# Duo phase problem.



## Dice1012 (May 20, 2019)

Getting a lot of whirling noise from the LFO/ LEDs. Any thoughts  what might be the cause?


----------



## zgrav (May 20, 2019)

My first guess might be a helicopter going by.   Hard to really be useful without a more detailed description of the "whirling noise" that you are hearing.    It is more like a hum or whine?  Does it come and go with the blinking of the LEDs?  Does it only happen in connection with one of the LEDs?  Or both?


----------



## Robert (May 20, 2019)

Dice1012 said:


> Getting a lot of whirling noise from the LFO/ LEDs. Any thoughts  what might be the cause?

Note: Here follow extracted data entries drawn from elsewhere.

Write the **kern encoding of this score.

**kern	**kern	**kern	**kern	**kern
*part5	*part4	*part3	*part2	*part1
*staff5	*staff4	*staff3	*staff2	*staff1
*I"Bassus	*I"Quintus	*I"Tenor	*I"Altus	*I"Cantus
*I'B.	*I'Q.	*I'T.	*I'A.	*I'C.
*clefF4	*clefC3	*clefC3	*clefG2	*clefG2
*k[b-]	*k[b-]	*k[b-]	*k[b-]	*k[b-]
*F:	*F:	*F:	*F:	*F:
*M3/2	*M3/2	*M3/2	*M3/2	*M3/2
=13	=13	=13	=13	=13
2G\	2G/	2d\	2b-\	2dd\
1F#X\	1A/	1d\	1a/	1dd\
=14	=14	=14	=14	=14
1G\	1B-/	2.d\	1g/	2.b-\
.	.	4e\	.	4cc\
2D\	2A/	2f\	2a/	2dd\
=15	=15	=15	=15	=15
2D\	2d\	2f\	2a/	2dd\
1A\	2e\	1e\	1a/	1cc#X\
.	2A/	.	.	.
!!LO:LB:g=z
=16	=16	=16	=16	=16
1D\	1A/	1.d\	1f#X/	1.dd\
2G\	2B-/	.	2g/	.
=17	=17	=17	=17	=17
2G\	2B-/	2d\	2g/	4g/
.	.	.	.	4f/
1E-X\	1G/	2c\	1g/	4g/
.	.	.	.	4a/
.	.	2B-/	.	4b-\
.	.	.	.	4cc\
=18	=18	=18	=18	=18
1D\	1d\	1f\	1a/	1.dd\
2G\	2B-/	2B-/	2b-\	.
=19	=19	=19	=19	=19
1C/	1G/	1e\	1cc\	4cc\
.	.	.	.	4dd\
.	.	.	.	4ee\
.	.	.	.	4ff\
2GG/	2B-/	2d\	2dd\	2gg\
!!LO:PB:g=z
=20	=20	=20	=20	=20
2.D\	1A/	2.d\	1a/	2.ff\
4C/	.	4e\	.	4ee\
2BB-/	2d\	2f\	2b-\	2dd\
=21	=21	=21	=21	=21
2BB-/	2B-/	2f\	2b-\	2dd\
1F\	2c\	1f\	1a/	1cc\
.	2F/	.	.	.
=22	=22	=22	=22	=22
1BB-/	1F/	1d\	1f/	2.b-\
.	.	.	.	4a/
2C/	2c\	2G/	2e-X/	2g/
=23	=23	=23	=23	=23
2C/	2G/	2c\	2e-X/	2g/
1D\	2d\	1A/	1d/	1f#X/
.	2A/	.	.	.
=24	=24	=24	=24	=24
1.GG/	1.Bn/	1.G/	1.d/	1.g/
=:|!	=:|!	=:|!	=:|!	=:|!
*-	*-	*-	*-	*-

Is your input wire running near the LFO?    This one is pretty sensitive, try routing the wire as far away from the PCB as possible and see if that helps.


----------



## Dice1012 (May 20, 2019)

Robert said:


> Is your input wire running near the LFO?    This one is pretty sensitive, try routing the wire as far away from the PCB as possible and see if that helps.



#4
Yes, I will try that. I plugged it in again to work on it and now only one side is blinking the other side stopped blinking any thoughts?


----------



## Dice1012 (May 20, 2019)

zgrav said:


> My first guess might be a helicopter going by.   Hard to really be useful without a more detailed description of the "whirling noise" that you are hearing.    It is more like a hum or whine?  Does it come and go with the blinking of the LEDs?  Does it only happen in connection with one of the LEDs?  Or both?


 sorry for the poor explanation. it is a ticking type sound in time with the led.


----------



## yanivt (May 21, 2019)

This is most probably from the wire collecting the noise from the LFO.
Try moving the wires while the pedal is on and see if it changes the noise.
Better use shielded wires to solve this.


----------